The data below holds a line containing "0.220 | | | 0.160 | |" and a line containing "above | | | | | |"; please quote exactly those two lines and every line between them, and nothing else.
--------
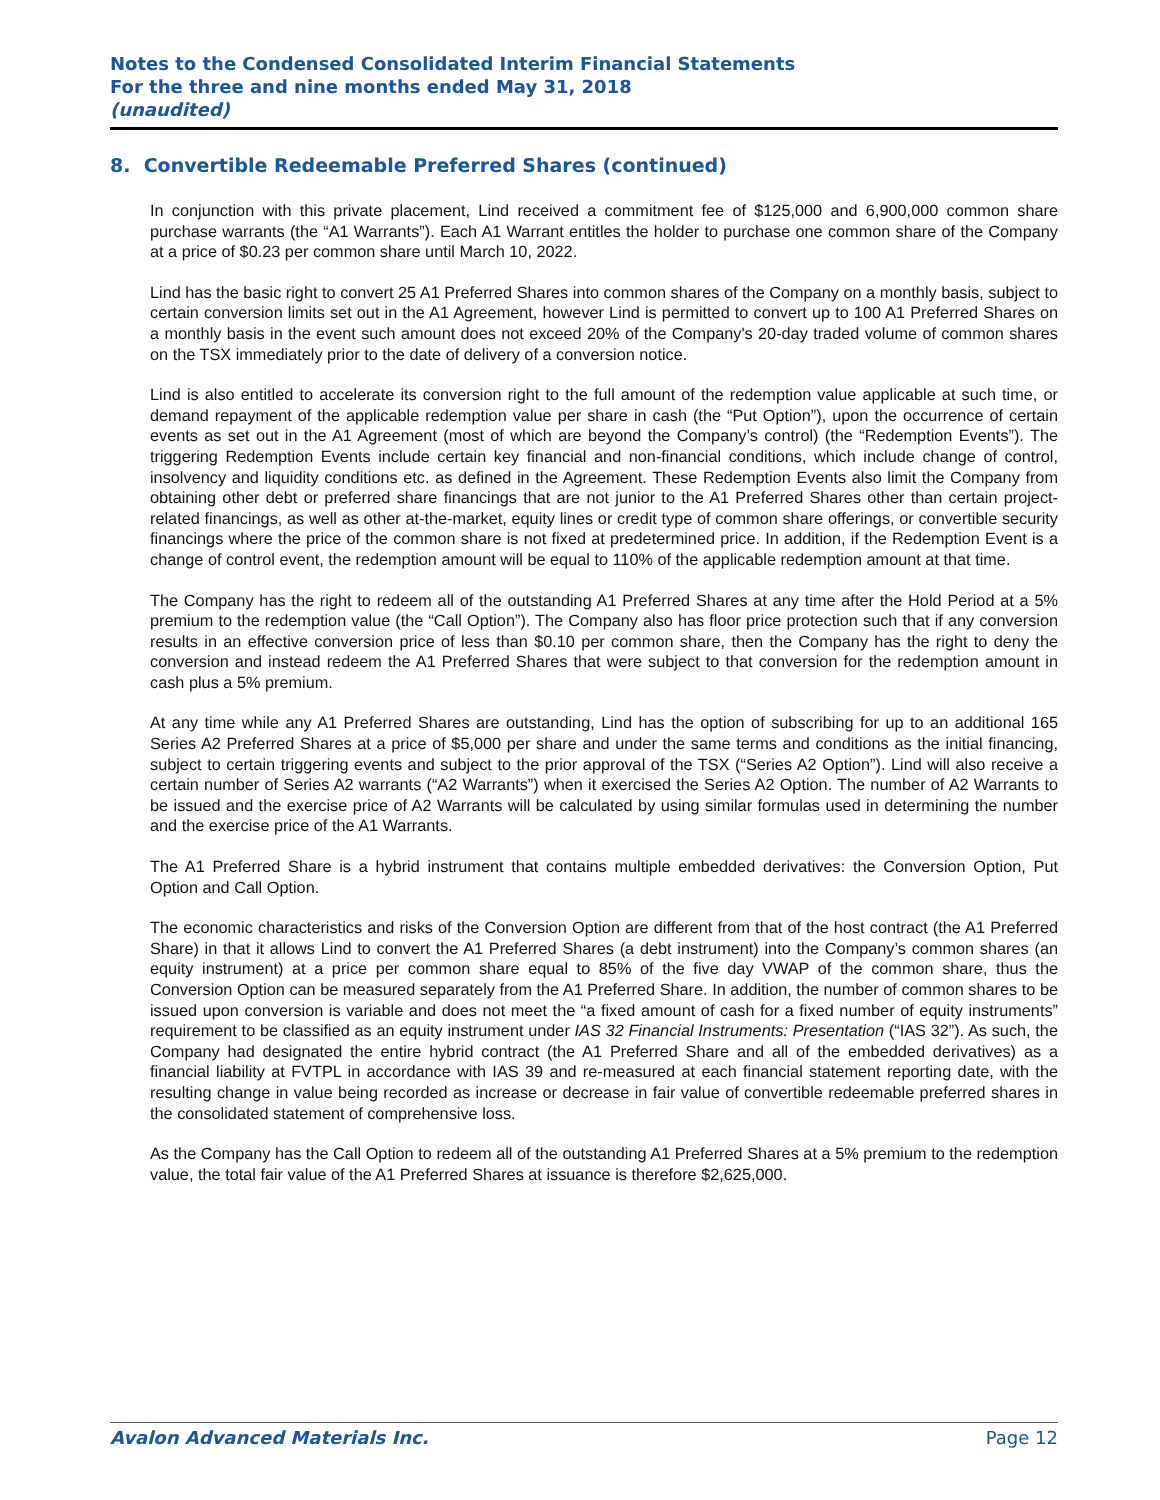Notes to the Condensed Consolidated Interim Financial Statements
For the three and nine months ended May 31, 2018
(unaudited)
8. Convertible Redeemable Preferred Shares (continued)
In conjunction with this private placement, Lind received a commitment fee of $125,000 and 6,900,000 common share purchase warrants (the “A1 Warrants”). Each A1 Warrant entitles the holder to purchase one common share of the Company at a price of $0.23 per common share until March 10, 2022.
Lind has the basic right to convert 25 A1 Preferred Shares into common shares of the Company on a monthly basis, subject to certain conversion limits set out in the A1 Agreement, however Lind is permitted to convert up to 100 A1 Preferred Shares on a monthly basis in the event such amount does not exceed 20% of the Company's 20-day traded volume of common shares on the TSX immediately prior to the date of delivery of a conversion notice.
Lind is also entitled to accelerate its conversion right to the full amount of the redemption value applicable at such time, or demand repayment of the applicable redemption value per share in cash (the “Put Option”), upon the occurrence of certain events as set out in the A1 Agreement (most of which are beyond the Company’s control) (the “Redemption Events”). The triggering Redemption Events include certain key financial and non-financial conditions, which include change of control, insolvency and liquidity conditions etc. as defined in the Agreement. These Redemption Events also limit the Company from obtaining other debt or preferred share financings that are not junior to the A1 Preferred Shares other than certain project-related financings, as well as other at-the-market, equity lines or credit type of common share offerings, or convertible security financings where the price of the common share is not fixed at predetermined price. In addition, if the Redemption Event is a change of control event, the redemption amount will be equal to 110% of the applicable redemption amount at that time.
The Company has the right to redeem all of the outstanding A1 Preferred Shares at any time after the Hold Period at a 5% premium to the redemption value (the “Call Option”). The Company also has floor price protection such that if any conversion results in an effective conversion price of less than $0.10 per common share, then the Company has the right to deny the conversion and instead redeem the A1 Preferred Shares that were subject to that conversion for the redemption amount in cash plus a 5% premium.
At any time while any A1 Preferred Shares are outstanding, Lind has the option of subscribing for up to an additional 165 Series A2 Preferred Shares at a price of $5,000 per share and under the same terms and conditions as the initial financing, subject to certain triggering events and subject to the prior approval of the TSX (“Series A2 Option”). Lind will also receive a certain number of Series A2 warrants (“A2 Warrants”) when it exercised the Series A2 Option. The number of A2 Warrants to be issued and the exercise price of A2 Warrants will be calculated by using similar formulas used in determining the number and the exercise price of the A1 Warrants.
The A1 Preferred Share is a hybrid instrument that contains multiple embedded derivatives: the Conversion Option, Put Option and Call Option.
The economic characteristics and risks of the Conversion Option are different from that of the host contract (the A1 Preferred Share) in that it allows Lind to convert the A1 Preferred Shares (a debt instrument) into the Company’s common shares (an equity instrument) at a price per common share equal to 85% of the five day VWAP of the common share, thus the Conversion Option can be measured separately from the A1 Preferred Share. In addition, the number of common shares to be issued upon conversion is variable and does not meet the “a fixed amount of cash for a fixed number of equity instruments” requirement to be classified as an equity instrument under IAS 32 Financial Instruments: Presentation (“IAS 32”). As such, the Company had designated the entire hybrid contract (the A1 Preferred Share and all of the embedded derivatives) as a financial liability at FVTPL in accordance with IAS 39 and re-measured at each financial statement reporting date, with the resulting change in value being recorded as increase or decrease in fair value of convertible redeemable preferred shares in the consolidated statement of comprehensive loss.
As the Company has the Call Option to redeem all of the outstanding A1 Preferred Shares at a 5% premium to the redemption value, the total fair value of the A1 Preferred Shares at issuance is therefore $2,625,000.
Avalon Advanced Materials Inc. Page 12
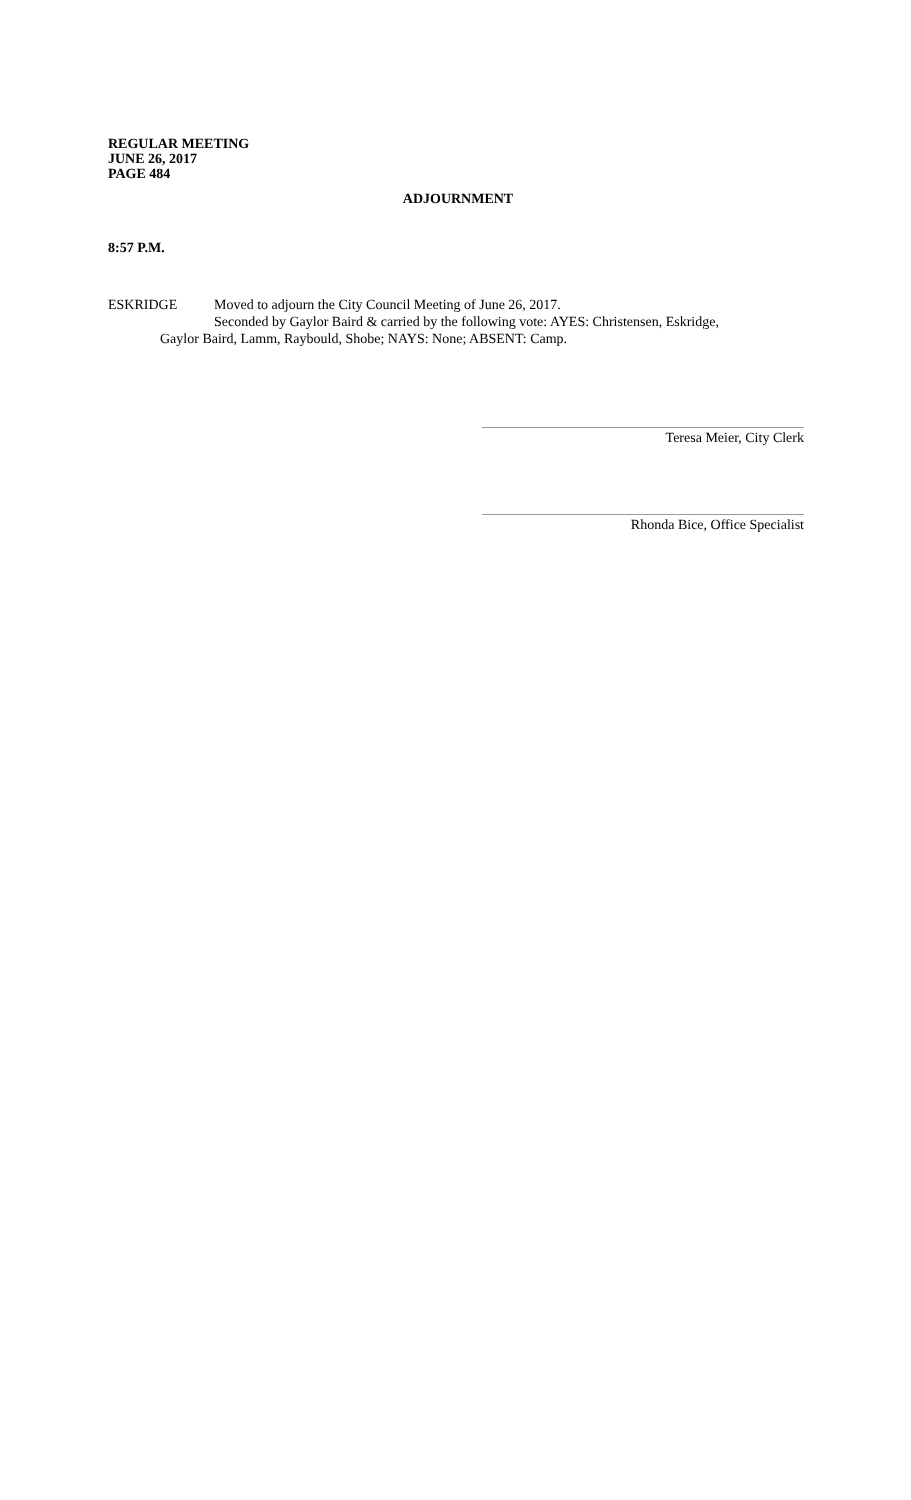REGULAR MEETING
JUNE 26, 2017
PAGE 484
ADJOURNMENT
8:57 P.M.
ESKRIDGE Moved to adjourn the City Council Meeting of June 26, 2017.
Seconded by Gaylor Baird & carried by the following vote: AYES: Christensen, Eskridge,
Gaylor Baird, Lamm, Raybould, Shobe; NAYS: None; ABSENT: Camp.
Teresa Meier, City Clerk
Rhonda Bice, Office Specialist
--------
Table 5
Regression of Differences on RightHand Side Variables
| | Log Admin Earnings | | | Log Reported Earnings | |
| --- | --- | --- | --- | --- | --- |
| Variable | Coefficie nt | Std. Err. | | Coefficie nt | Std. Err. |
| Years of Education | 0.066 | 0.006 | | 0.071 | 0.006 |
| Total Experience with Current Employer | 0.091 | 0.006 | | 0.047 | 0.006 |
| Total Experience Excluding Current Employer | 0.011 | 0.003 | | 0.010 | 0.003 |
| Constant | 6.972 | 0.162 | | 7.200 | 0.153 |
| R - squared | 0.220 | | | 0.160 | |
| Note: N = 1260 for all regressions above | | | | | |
--------
__Response for this exercise__:
| R - squared | 0.220 | | | 0.160 | |
| Note: N = 1260 for all regressions above | | | | | |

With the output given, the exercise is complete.